There was a connection between the passengers in the game and the people in my life. Both were hurting, weary from a world that just wouldn’t let up. They were afraid for the future, angry at their own impotence, and tired of everything that was happening around them, to them. And in practically every case, they wanted someone to hear them.
Stella, the main character, doesn’t talk. While having a silent protagonist isn’t uncommon in many games, in Spiritfarer it’s a choice that’s used to great effect. The conversations with the passengers are all one-sided — they speak, and Stella listens. At first, they use Stella’s silence to say whatever they want. They bark orders and make demands, keeping to the narratives they’ve built up for themselves. Over time, however, they organically open up, give up a bit more of their stories, painful as they are.
So I did the same thing. I invited my friends to open up about what they had on their minds, and I listened. What I found was a similar trend. Friends told me about what they were going through. I was asked for my thoughts and advice. Coworkers began to tell me about their struggles being an essential worker during a pandemic. Life was eroding away at each and every person I met with. I wasn’t the only one that was tired.
We all need someone to listen to us at some point. It revitalizes us, both as listener and speaker, as we are able to express and process those thoughts that are welling up inside of us.
At some point, after connecting with my passengers for so long, the game forced me to say goodbye. It’s probably the most heartfelt part of the game. The spirit gives their farewells, one last hug, and then the sendoff, leaving nothing behind but a small reminder that they were there.

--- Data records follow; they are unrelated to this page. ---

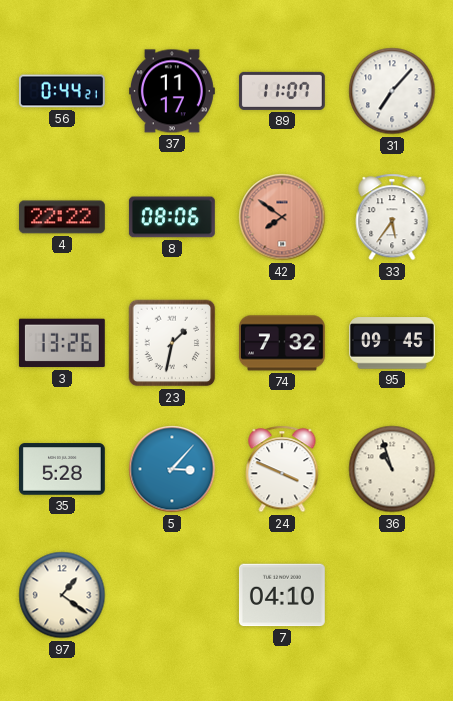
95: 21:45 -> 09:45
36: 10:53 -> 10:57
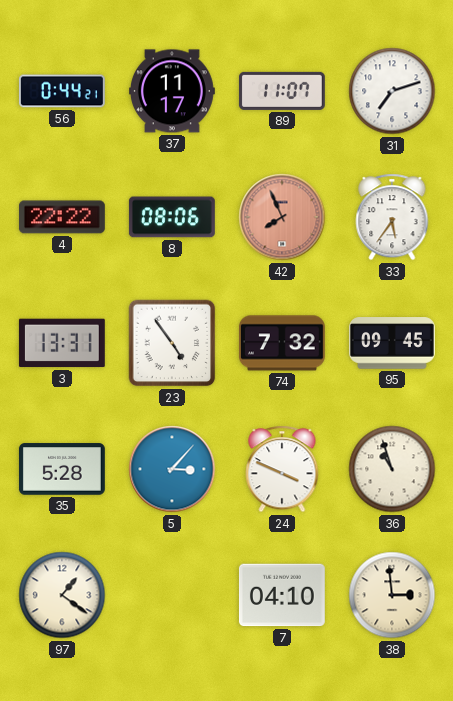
31: 7:07 -> 7:12
42: 7:51 -> 7:56
3: 13:26 -> 13:31
23: 1:32 -> 4:54
38: none -> 2:59
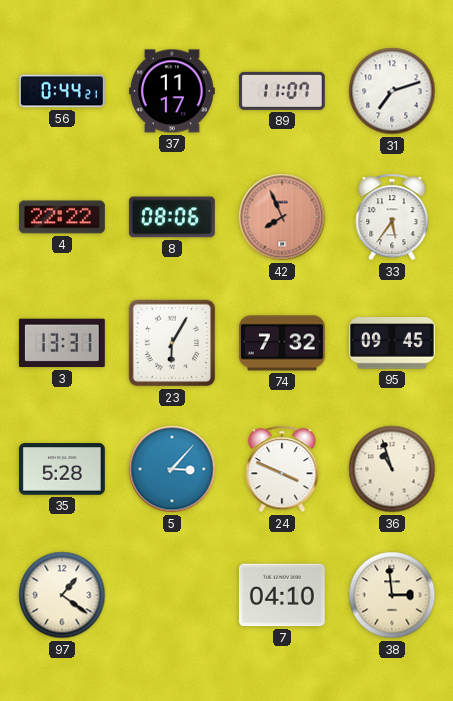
23: 4:54 -> 6:05
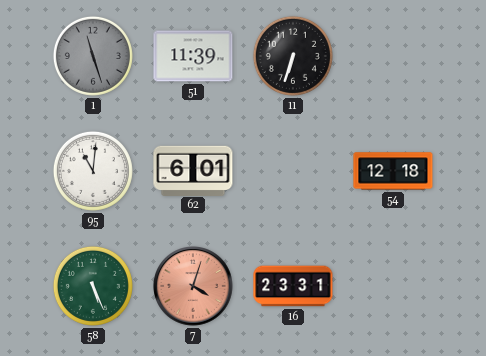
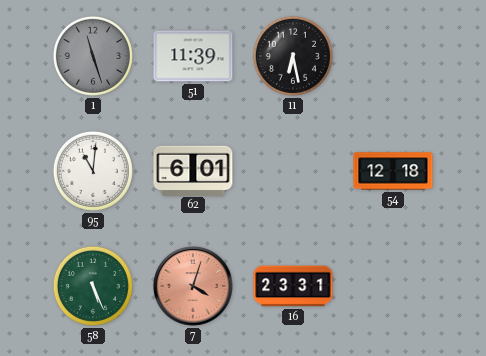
11: 6:33 -> 6:28
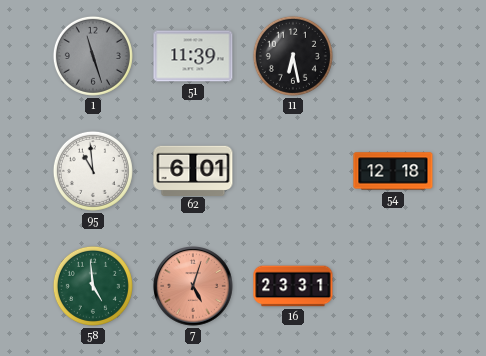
95: 11:01 -> 10:59
58: 5:26 -> 4:59
7: 4:03 -> 5:03
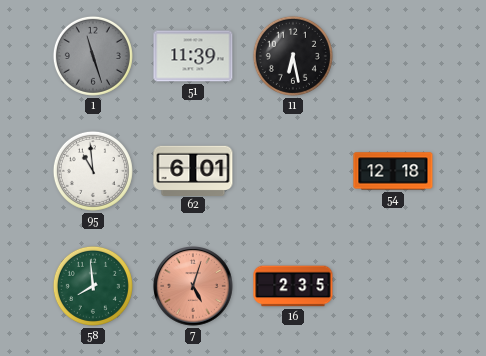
58: 4:59 -> 7:59
16: 23:31 -> 2:35
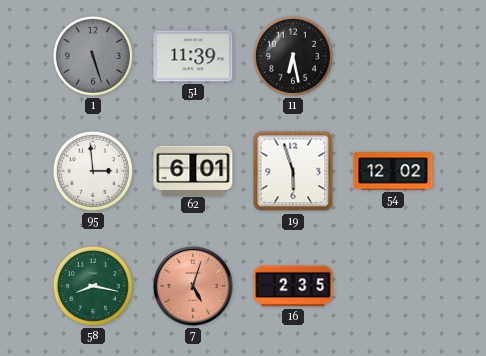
1: 11:27 -> 5:27
95: 10:59 -> 2:59
19: none -> 5:57
54: 12:18 -> 12:02
58: 7:59 -> 8:17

This happens every time, with one exception. At one point, a passenger — who to that point has been nothing but helpful and encouraging — just leaves without explanation. No sendoff. They’re just gone, leaving everyone else on the boat to wonder why.
As the player, I was first confused, and then quite hurt that this character would leave without saying goodbye. I did everything they wanted, right? Was there something I missed? No, I didn’t do anything wrong. It dawned on me that as a passive listener to the lives of my passengers, I never got their whole story. I just heard what they were willing to share. Ultimately, this one passenger had to deal with their own pain themselves. And I just had to come to terms with that, and move on.
You can’t always help. It’s one of those truths that life repeatedly bludgeons us with constantly. Despite our best efforts and intentions, there will always be times where things just fall out of our hands. Everyone deals with problems in their own way, and it’s important to let them do that.
With all that is and has happened in the past year, it is more important now to reach out to one another, and offer up a bit of compassion. Maybe we can’t fix each other’s problems, but we can at least be there, and maybe offer a hand, an ear, or a hug when we need it the most. And if comes back unwanted, then we can at least offer up some space.
Spiritfarer reminded me what it meant to be a human being when I needed it the most, and how a little bit of compassion can go a long way. We’re living in a time where it’s harder to connect with one another than ever before. Make sure to check in with your friends and family. And if you’re able to, maybe give them a hug. You don’t know what they’re dealing with.
I strongly recommend checking out the game out for yourself, if anything I’ve said up to this point has piqued your interest. It’s earnest and heartfelt, and at least in my case, gives something back to the player. In a sea of repetitive and uninspired games, those are rare traits.